Now, I habitually decorate my Tokyo home for all the holidays and festivals I knew as a child. It makes me feel good, and I think it’s good for my children, to be reminded that they have dual nationality and are equally entitled to enjoy these less familiar celebrations and events. It also conceals blemishes on my walls and doors. Although my children are now beyond the age of Trick-or-Treating, I still fantasize about our family living in Canada to experience firsthand an authentic Halloween or Christmas.

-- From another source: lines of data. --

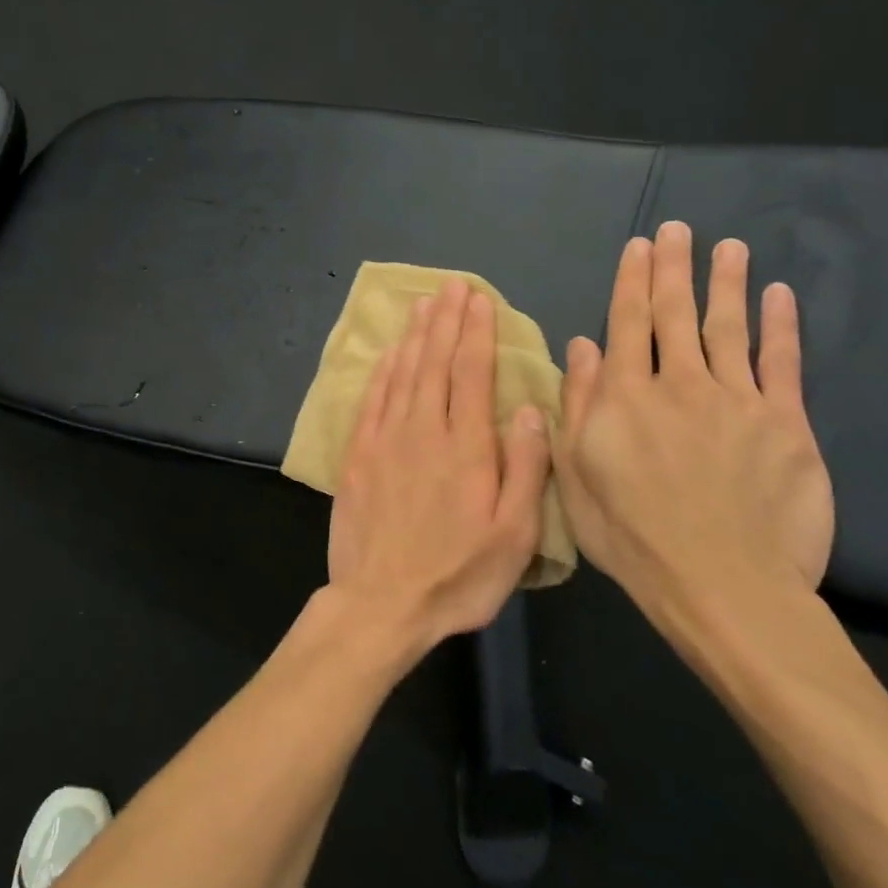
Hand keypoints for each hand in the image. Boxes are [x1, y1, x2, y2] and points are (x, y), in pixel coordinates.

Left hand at [327, 278, 551, 651]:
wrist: (381, 603)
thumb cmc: (457, 576)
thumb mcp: (513, 535)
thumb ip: (525, 468)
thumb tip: (529, 409)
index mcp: (466, 448)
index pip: (471, 373)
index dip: (476, 332)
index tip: (480, 300)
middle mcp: (423, 431)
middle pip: (434, 362)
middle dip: (446, 320)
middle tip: (452, 285)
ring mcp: (384, 440)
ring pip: (402, 374)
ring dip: (414, 335)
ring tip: (423, 303)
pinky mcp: (357, 455)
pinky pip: (372, 399)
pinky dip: (383, 370)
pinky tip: (390, 352)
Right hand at [554, 221, 834, 620]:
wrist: (722, 584)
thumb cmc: (632, 535)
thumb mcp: (576, 475)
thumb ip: (578, 405)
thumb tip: (581, 347)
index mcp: (626, 397)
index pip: (626, 324)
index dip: (631, 282)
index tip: (638, 247)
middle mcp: (680, 385)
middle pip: (674, 314)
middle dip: (673, 268)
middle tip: (678, 229)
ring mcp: (737, 401)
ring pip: (728, 328)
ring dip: (726, 284)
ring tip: (728, 248)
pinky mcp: (787, 425)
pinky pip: (783, 364)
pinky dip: (781, 327)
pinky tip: (780, 297)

Acquiring the Halloween pumpkin has always been the most difficult challenge for me. Japanese pumpkins, “kabocha,”are just small green gourds for eating. Using the word “kabocha” for the familiar American carving pumpkins used at Halloween is misleading. Even though a pumpkin is a kind of gourd, not all gourds are pumpkins, which is a distinction I find extremely difficult to translate. Anyway, in the old days I could only find Halloween pumpkins at flower shops where they cost ¥10,000, or more than $100 with the exchange rate at the time. With the growing popularity of Halloween, though, it is easier to find carving pumpkins now - still primarily at flower shops - and the price has come down by half. But that means they remain fantastically expensive compared to Canadian prices.
When I first came to Tokyo I had to hand craft my Halloween, Valentine’s Day, and Easter decorations using materials from stationery stores and art suppliers, because Japanese stores then did not carry anything. That was before Halloween gained more
popularity, and before the Internet gave us online shopping, before Costco opened two stores in Tokyo suburbs, before dollar/¥100 stores existed to peddle all manner of cheap and convenient goods. By comparison with Halloween, when I arrived here Christmas was already popular, not so much as a celebration of Christ’s birth but as a celebration of young courting lovers. It’s mostly a romantic festival, and certainly not a statute holiday. Christmas Day is usually the last day of classes for Japanese schoolchildren before the start of the year-end New Year holiday, which is like Thanksgiving, Christmas, and Canada Day all rolled into one. But even with its greater popularity the trappings of Christmas - trees, wreaths, garlands - and traditional foods - roast turkey, roast beef, etc. - just do not fit the architecture of Japanese domestic life. And besides, they have to contend with traditional Japanese evergreen garlands of the New Year’s holiday that still tend to exclude the Christmas ones. So in the beginning I was still forced to hand craft at least some of my Christmas decorations.
So much to remember and be thankful for. So much to look forward to.